For the first time since Anderson Silva joined the UFC in 2006, he woke up on a Monday morning without the championship belt.
Chris Weidman defeated the ex-middleweight champion by knockout in the second round of the UFC 162 main event, ending a 10-fight streak of defending the belt in his division.
While the loser is typically left to jockey for position in the division ladder in the wake of a loss like this, Silva is no ordinary loser. He holds a 33-5 career mixed martial arts record and a 16-1 mark inside the octagon, and is widely considered to be the best MMA fighter of all-time.
All that said, UFC president Dana White must see that Silva returns to the ring for an immediate rematch with the new belt holder. If not for the good of the sport (not to mention pay-per-view ratings), then for the legacy of a fighter who has never been questioned before in his UFC career.
Weidman was a popular pick to upset the former champ long before the pair entered the octagon on Saturday night in Las Vegas, earning support for his candidacy as a former Division I wrestling champion from MMA pundits everywhere.
The challenger's fight strategy was supposed to be simple—take Silva to the ground and use his world-class wrestling ability to his advantage. By the end of the match, though, it was a single strike of Weidman's left hand that ended up getting the job done.
Always one for theatrics, Silva was content with putting on a show for the Las Vegas fans in attendance rather than keep his hands up or focus on contending with Weidman's stand-up game.
Weidman managed to get the fight to the ground in the first round, but Silva was undeterred. He bounced around and let the challenger connect with several jabs toward the end of Round 1 in a blatant attempt to convince Weidman he didn't have the punching chops to contend with Silva's smooth defense.
The 38-year-old Brazilian paid dearly for that strategy.
The new champion had his moment of glory early in Round 2. Silva dodged several Weidman punches before mocking the challenger once more by allowing his legs to buckle and eyes to roll—all in one motion.
But Weidman closed the gap, countered with a combination and managed to catch Silva with a left cross that just nicked his jaw and forced referee Herb Dean to crown a new champion after Weidman finished the job from the ground.
In a matter of seconds, Silva went from the unquestioned greatest of all time to a fighter whose arrogance and flash overshadowed what should have been an impressive clash of Brazilian jiu-jitsu mastery and All-American wrestling.
Lucky for us, that style of fight can still happen.
Silva seemed disinterested in a rematch and fighting in general during his interview with Joe Rogan after the Weidman victory was final, more or less saying that the new champion is the new face of the middleweight division.
His vague comments about a return to the octagon are even harder to interpret if you listen to this pre-fight interview:
White was quick to give Silva the title shot in a post-fight press conference, as noted here by Lance Pugmire of the Los Angeles Times. White made sure to assuage those who questioned Silva's commitment to the UFC, guaranteeing that Silva wants nothing more than to return to the ring against Weidman.

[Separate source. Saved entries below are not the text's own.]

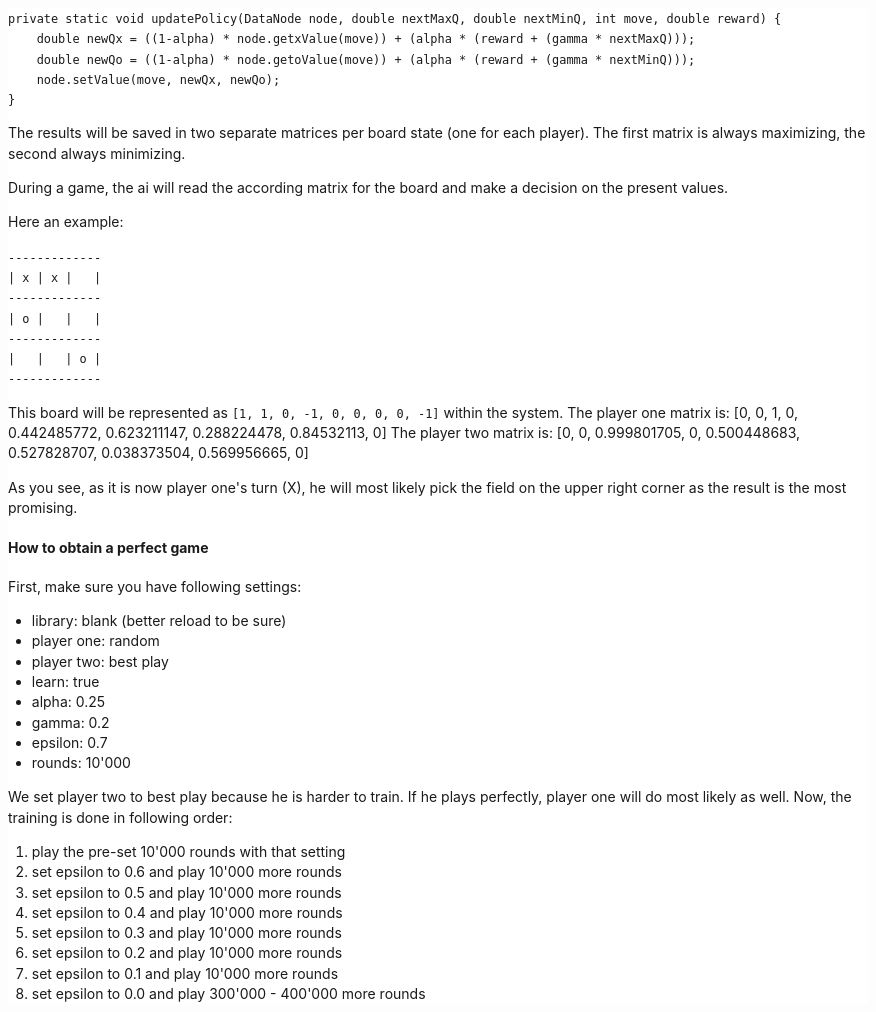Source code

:     private static void updatePolicy(DataNode node, double nextMaxQ, double nextMinQ, int move, double reward) {
		double newQx = ((1-alpha) * node.getxValue(move)) + (alpha * (reward + (gamma * nextMaxQ)));
		double newQo = ((1-alpha) * node.getoValue(move)) + (alpha * (reward + (gamma * nextMinQ)));
		node.setValue(move, newQx, newQo);
	}

The results will be saved in two separate matrices per board state (one for each player). The first matrix is always maximizing, the second always minimizing.  
  
During a game, the ai will read the according matrix for the board and make a decision on the present values.  
    
Here an example:  

    -------------
    | x | x |   |  
    -------------  
    | o |   |   |  
    -------------  
    |   |   | o |  
    -------------  
  
This board will be represented as ``[1, 1, 0, -1, 0, 0, 0, 0, -1]`` within the system.
The player one matrix is: [0, 0, 1, 0, 0.442485772, 0.623211147, 0.288224478, 0.84532113, 0]
The player two matrix is: [0, 0, 0.999801705, 0, 0.500448683, 0.527828707, 0.038373504, 0.569956665, 0]  
   
As you see, as it is now player one's turn (X), he will most likely pick the field on the upper right corner as the result is the most promising.

#### How to obtain a perfect game
First, make sure you have following settings:
* library: blank (better reload to be sure)
* player one: random
* player two: best play
* learn: true
* alpha: 0.25
* gamma: 0.2
* epsilon: 0.7
* rounds: 10'000
  
We set player two to best play because he is harder to train. If he plays perfectly, player one will do most likely as well. 
Now, the training is done in following order:
  
1. play the pre-set 10'000 rounds with that setting
2. set epsilon to 0.6 and play 10'000 more rounds
3. set epsilon to 0.5 and play 10'000 more rounds
4. set epsilon to 0.4 and play 10'000 more rounds
5. set epsilon to 0.3 and play 10'000 more rounds
6. set epsilon to 0.2 and play 10'000 more rounds
7. set epsilon to 0.1 and play 10'000 more rounds
8. set epsilon to 0.0 and play 300'000 - 400'000 more rounds
  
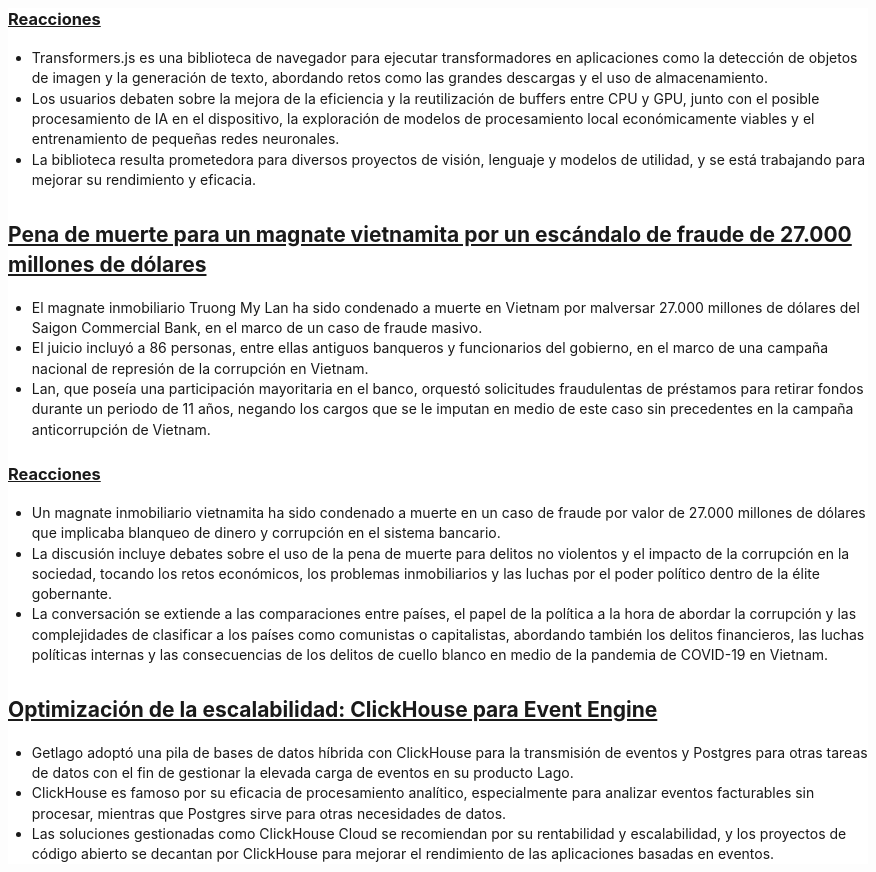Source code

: ### [Reacciones](https://news.ycombinator.com/item?id=40001193)

- Transformers.js es una biblioteca de navegador para ejecutar transformadores en aplicaciones como la detección de objetos de imagen y la generación de texto, abordando retos como las grandes descargas y el uso de almacenamiento.
- Los usuarios debaten sobre la mejora de la eficiencia y la reutilización de buffers entre CPU y GPU, junto con el posible procesamiento de IA en el dispositivo, la exploración de modelos de procesamiento local económicamente viables y el entrenamiento de pequeñas redes neuronales.
- La biblioteca resulta prometedora para diversos proyectos de visión, lenguaje y modelos de utilidad, y se está trabajando para mejorar su rendimiento y eficacia.

## [Pena de muerte para un magnate vietnamita por un escándalo de fraude de 27.000 millones de dólares](https://www.theguardian.com/world/2024/apr/11/vietnamese-property-tycoon-sentenced-to-death-in-27bn-case)

- El magnate inmobiliario Truong My Lan ha sido condenado a muerte en Vietnam por malversar 27.000 millones de dólares del Saigon Commercial Bank, en el marco de un caso de fraude masivo.
- El juicio incluyó a 86 personas, entre ellas antiguos banqueros y funcionarios del gobierno, en el marco de una campaña nacional de represión de la corrupción en Vietnam.
- Lan, que poseía una participación mayoritaria en el banco, orquestó solicitudes fraudulentas de préstamos para retirar fondos durante un periodo de 11 años, negando los cargos que se le imputan en medio de este caso sin precedentes en la campaña anticorrupción de Vietnam.

### [Reacciones](https://news.ycombinator.com/item?id=40002851)

- Un magnate inmobiliario vietnamita ha sido condenado a muerte en un caso de fraude por valor de 27.000 millones de dólares que implicaba blanqueo de dinero y corrupción en el sistema bancario.
- La discusión incluye debates sobre el uso de la pena de muerte para delitos no violentos y el impacto de la corrupción en la sociedad, tocando los retos económicos, los problemas inmobiliarios y las luchas por el poder político dentro de la élite gobernante.
- La conversación se extiende a las comparaciones entre países, el papel de la política a la hora de abordar la corrupción y las complejidades de clasificar a los países como comunistas o capitalistas, abordando también los delitos financieros, las luchas políticas internas y las consecuencias de los delitos de cuello blanco en medio de la pandemia de COVID-19 en Vietnam.

## [Optimización de la escalabilidad: ClickHouse para Event Engine](https://github.com/getlago/lago/wiki/Using-Clickhouse-to-scale-an-events-engine)

- Getlago adoptó una pila de bases de datos híbrida con ClickHouse para la transmisión de eventos y Postgres para otras tareas de datos con el fin de gestionar la elevada carga de eventos en su producto Lago.
- ClickHouse es famoso por su eficacia de procesamiento analítico, especialmente para analizar eventos facturables sin procesar, mientras que Postgres sirve para otras necesidades de datos.
- Las soluciones gestionadas como ClickHouse Cloud se recomiendan por su rentabilidad y escalabilidad, y los proyectos de código abierto se decantan por ClickHouse para mejorar el rendimiento de las aplicaciones basadas en eventos.
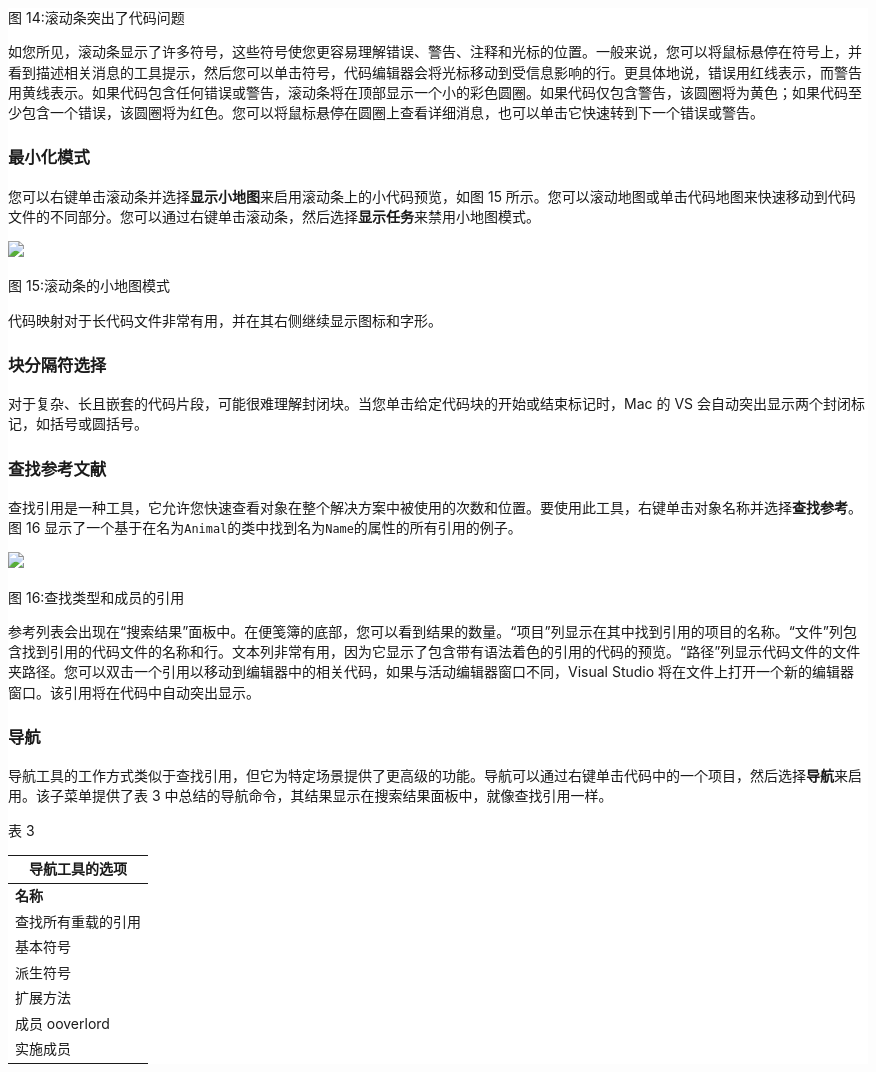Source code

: 图 14:滚动条突出了代码问题

如您所见，滚动条显示了许多符号，这些符号使您更容易理解错误、警告、注释和光标的位置。一般来说，您可以将鼠标悬停在符号上，并看到描述相关消息的工具提示，然后您可以单击符号，代码编辑器会将光标移动到受信息影响的行。更具体地说，错误用红线表示，而警告用黄线表示。如果代码包含任何错误或警告，滚动条将在顶部显示一个小的彩色圆圈。如果代码仅包含警告，该圆圈将为黄色；如果代码至少包含一个错误，该圆圈将为红色。您可以将鼠标悬停在圆圈上查看详细消息，也可以单击它快速转到下一个错误或警告。

### 最小化模式

您可以右键单击滚动条并选择**显示小地图**来启用滚动条上的小代码预览，如图 15 所示。您可以滚动地图或单击代码地图来快速移动到代码文件的不同部分。您可以通过右键单击滚动条，然后选择**显示任务**来禁用小地图模式。

![](../Images/image021.png)

图 15:滚动条的小地图模式

代码映射对于长代码文件非常有用，并在其右侧继续显示图标和字形。

### 块分隔符选择

对于复杂、长且嵌套的代码片段，可能很难理解封闭块。当您单击给定代码块的开始或结束标记时，Mac 的 VS 会自动突出显示两个封闭标记，如括号或圆括号。

### 查找参考文献

查找引用是一种工具，它允许您快速查看对象在整个解决方案中被使用的次数和位置。要使用此工具，右键单击对象名称并选择**查找参考**。图 16 显示了一个基于在名为`Animal`的类中找到名为`Name`的属性的所有引用的例子。

![](../Images/image022.png)

图 16:查找类型和成员的引用

参考列表会出现在“搜索结果”面板中。在便笺簿的底部，您可以看到结果的数量。“项目”列显示在其中找到引用的项目的名称。“文件”列包含找到引用的代码文件的名称和行。文本列非常有用，因为它显示了包含带有语法着色的引用的代码的预览。“路径”列显示代码文件的文件夹路径。您可以双击一个引用以移动到编辑器中的相关代码，如果与活动编辑器窗口不同，Visual Studio 将在文件上打开一个新的编辑器窗口。该引用将在代码中自动突出显示。

### 导航

导航工具的工作方式类似于查找引用，但它为特定场景提供了更高级的功能。导航可以通过右键单击代码中的一个项目，然后选择**导航**来启用。该子菜单提供了表 3 中总结的导航命令，其结果显示在搜索结果面板中，就像查找引用一样。

表 3

| 导航工具的选项 |
| --- |
| **名称** | **描述** |
| 查找所有重载的引用 | 查找已在解决方案中使用的方法的所有重载的所有引用。 |
| 基本符号 | 显示调用导航的类型从其继承或实现的基类型和接口的列表。如果在一个方法上调用了导航，它会显示当前方法覆盖的方法列表。 |
| 派生符号 | 显示从调用导航的类型继承的类型列表。如果在一个方法上调用了导航，它会显示覆盖当前方法的方法列表。 |
| 扩展方法 | 显示调用导航的对象使用的扩展方法列表。 |
| 成员 ooverlord | 显示调用导航的类型成员的重载定义列表。 |
| 实施成员 | 显示实现抽象类型或成员或接口或其成员的类型或成员列表。 |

One man not happy with that proposed rematch? Vitor Belfort:
Resistance from other middleweight contenders aside, this match is what's best for the UFC. It's also what's best for Silva, who has never had to face the consequences of his showboating strategy before Saturday night's loss to Weidman.
As Ben Fowlkes of USA Today put it, the UFC needs Silva to return to the ring. Although the former champ is clearly burned out with the weight and the pressure that comes with being the best fighter in the world for the past five years, he also needs the UFC if he wants to regain his unquestioned top-dog status.
Then again, maybe he doesn't want it.
The curious interviews serve as a basis for that claim, but it's hard for any of us to swallow the idea that the lasting image of Silva in the octagon will be that of Weidman's left hook.
If Silva agrees to return for a rematch with Weidman, it will both serve the individual matchup that we didn't get to see and force Silva to respond to a loss for the first time in his UFC career.
Just for a point of reference, Silva has recorded a knockout or a technical knockout in each of the four bouts he's appeared in after a loss. Three of those four decisions came in the first round.
We've never seen that before in the UFC, simply because we've never seen a Silva loss in the octagon. Although the Weidman loss was disappointing, a strong Silva victory without the cocky behavior that cost him on Saturday night would serve to absolve his fifth career MMA loss and restore any luster loss by flirting with the devil just a little too much.
Silva doesn't need another win to retire as one of the all-time greats. For that matter, he doesn't need another appearance. As you can see in this tweet from the former middleweight king, he's clearly discovered that there are more important things in this life than the next fight:
But it would be the shame of the century to see Silva exit the octagon in the manner that he did at UFC 162. Legacy aside, it would be tough to see any champion's last fight end in the way Silva's did against Weidman.
The new champion earned the belt—he made Silva pay for treating the fight like a joke.
That image is the wrong one to associate with Anderson Silva's reign at the top of the UFC pecking order. At the very least, he needs to prove he has something to fight for by showing us all again how imposing he can be when focused.
If not, the leg-buckle and drop might be the go-to memory of the UFC's greatest champion.